Page text:
------------------------------------------------
Paper Review Process

For the review process at NAACL-HLT 2021, we largely adopted the best practices of other recent virtual conferences, while modifying the format somewhat to treat all papers equally, as described in more detail below. Our paper review process followed the recent trend of a hierarchical organization, with senior area chairs (SACs) that organized coherent research tracks and area chairs (ACs) who shepherded smaller batches of papers within each track.

NAACL-HLT 2021 received 1797 submissions–a record for our conference! We accepted 477 papers, including 350 long and 127 short, for an overall acceptance rate of 26%. The acceptance rate for long papers was higher than short papers (28% vs. 23%), although this gap was smaller than in other recent conferences at least in part due to minor but explicit rebalancing done the the PC chairs. The following graphs show how these numbers break down in comparison to previous years.

Acceptance rates Number of long papers submitted and accepted Number of short papers submitted and accepted

From the accepted papers, and based on the nominations from SACs and review by the best paper committee, we selected the best papers in the long and short paper categories, as well as a small number of outstanding papers in each category. The best paper selection process is described here. NAACL-HLT 2021 will also feature 18 papers that were published at Transactions of the Association for Computational Linguistics(TACL) and 4 papers from the journal of Computational Linguistics(CL).

When designing the call for papers, we made an effort to balance the size of the tracks. Recent NLP conferences have had many tracks that received well over 200 submissions, making them mini-conferences of their own. To make the senior area chairs’ jobs more manageable, we split the machine learning track by areas (into “Classification and Structured Prediction Models” and “Language Modeling and Sequence to Sequence Models”) and separated Machine Translation from Multilingual. We also wrote a brief guide to authors, including descriptions of areas, to help them decide which track was most appropriate for their work. Overall, we felt that this did make the organization more manageable and that other tracks, including NLP applications, could possibly benefit from further splitting in future conferences. Otherwise, we followed recent traditions in track selection, including keeping some of the smaller, more recent additions (e.g. Green NLP and Ethics). The following graph shows a list of the paper submission and acceptance numbers per track.
------------------------------------------------
Records:
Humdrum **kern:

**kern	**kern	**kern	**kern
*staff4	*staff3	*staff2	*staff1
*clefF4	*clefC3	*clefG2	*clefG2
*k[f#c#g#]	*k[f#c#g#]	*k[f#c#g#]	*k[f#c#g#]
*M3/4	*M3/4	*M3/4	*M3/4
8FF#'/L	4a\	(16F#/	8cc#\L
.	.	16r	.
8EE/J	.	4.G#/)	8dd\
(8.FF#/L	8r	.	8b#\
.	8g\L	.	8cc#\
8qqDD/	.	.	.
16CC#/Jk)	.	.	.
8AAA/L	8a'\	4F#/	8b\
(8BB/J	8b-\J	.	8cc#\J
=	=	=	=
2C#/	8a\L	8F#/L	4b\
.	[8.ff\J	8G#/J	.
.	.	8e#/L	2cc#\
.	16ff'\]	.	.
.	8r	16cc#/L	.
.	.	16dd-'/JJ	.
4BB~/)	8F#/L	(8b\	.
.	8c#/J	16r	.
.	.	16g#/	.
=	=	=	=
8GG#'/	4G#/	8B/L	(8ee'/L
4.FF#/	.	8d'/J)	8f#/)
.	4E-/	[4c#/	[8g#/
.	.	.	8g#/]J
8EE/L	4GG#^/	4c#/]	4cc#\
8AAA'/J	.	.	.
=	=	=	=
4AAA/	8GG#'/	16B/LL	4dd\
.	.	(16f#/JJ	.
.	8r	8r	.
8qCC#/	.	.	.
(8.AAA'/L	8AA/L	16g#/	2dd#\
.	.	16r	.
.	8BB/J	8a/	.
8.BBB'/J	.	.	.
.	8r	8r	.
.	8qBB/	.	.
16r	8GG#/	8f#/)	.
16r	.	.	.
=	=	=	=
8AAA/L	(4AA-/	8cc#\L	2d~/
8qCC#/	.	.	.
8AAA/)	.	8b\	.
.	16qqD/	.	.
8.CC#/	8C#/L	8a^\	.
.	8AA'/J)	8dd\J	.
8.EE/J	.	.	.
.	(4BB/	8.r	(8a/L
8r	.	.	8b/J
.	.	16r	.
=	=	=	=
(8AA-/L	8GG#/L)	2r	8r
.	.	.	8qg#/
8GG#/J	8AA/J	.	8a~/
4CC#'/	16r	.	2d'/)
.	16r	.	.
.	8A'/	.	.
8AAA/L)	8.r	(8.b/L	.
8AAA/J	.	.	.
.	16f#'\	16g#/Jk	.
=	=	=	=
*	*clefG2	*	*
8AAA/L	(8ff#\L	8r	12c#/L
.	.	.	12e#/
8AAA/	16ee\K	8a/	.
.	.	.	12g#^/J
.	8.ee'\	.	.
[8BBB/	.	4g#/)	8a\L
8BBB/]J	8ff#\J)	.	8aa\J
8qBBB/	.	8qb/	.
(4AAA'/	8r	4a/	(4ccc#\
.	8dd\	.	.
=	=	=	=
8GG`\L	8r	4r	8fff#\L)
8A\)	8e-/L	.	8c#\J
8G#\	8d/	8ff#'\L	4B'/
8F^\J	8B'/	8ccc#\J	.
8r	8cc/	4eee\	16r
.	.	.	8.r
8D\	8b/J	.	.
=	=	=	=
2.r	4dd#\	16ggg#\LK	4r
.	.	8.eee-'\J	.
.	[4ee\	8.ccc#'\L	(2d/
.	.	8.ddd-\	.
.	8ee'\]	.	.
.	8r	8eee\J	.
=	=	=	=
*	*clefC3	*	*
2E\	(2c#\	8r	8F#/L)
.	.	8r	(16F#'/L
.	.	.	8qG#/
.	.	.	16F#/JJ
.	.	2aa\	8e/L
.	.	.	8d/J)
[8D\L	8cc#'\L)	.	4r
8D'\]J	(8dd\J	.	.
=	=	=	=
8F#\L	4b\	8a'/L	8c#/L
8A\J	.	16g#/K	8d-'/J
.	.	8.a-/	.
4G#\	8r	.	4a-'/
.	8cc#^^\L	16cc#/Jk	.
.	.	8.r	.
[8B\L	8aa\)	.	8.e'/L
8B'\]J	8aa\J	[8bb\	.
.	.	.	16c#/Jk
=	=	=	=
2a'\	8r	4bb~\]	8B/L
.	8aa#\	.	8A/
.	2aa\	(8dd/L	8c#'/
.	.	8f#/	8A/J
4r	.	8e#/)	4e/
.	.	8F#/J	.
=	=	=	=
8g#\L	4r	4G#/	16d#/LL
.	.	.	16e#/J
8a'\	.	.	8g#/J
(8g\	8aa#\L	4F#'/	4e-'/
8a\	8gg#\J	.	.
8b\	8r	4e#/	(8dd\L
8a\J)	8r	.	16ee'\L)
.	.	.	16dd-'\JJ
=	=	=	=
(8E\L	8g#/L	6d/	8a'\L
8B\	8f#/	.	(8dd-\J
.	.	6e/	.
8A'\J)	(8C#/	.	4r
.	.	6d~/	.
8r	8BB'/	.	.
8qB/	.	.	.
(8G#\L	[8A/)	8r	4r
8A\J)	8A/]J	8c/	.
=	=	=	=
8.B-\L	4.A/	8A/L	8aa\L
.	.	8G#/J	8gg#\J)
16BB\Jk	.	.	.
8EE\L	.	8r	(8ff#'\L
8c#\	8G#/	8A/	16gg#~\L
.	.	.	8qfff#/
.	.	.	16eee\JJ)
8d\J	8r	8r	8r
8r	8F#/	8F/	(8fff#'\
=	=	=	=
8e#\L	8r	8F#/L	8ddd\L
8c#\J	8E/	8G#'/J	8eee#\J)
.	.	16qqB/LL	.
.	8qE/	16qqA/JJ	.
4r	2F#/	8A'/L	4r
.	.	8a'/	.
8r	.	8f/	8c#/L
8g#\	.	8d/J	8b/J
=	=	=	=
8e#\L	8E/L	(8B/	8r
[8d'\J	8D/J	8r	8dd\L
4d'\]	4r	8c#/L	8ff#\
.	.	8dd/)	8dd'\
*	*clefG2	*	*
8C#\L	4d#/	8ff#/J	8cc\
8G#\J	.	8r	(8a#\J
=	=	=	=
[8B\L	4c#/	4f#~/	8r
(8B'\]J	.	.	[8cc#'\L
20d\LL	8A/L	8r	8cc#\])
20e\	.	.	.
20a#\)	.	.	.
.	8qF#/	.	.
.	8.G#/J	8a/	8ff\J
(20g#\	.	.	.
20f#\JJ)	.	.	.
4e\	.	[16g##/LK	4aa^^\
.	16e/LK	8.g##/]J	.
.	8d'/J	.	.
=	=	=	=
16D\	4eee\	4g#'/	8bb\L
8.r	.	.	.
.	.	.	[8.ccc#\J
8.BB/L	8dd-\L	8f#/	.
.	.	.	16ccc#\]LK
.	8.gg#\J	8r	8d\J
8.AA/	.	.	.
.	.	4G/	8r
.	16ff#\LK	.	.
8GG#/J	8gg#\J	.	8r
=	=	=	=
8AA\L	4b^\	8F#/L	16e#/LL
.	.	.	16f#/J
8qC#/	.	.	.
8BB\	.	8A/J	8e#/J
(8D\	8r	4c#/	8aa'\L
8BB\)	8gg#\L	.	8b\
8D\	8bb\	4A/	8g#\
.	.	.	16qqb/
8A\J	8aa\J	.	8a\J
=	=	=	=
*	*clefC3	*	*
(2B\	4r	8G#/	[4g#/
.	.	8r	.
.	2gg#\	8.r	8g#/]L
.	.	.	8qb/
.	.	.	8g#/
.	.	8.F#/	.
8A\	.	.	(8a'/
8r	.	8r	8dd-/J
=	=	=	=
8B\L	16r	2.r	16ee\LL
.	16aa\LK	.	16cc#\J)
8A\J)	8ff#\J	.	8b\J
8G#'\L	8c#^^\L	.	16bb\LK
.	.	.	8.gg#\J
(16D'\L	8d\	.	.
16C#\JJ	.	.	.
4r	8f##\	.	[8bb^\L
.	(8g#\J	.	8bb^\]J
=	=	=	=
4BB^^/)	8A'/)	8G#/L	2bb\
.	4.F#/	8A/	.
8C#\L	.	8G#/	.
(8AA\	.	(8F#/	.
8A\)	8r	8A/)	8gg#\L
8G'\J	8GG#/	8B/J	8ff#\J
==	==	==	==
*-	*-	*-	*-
------------------------------------------------
Complete the following:
(a) Answer each question from the review-process page, one answer to a line:
(i) How many submissions did NAACL-HLT 2021 receive?
(ii) How many papers published at TACL will the conference feature?
(iii) Into which two areas was the machine learning track split?
(b) Please mark each statement yes or no against the review-process page, quoting the words that decide it:
(i) More short papers than long papers were accepted.
(ii) Long papers had a higher acceptance rate than short papers.
(iii) The Green NLP and Ethics tracks were dropped.
The lines above stand apart from the review-process page and are not part of it.

Solutions by task:
(a)
(i) 1797
(ii) 18
(iii) "Classification and Structured Prediction Models" and "Language Modeling and Sequence to Sequence Models"

(b)
(i) No: "350 long and 127 short"
(ii) Yes: "The acceptance rate for long papers was higher than short papers (28% vs. 23%)"
(iii) No: "keeping some of the smaller, more recent additions (e.g. Green NLP and Ethics)"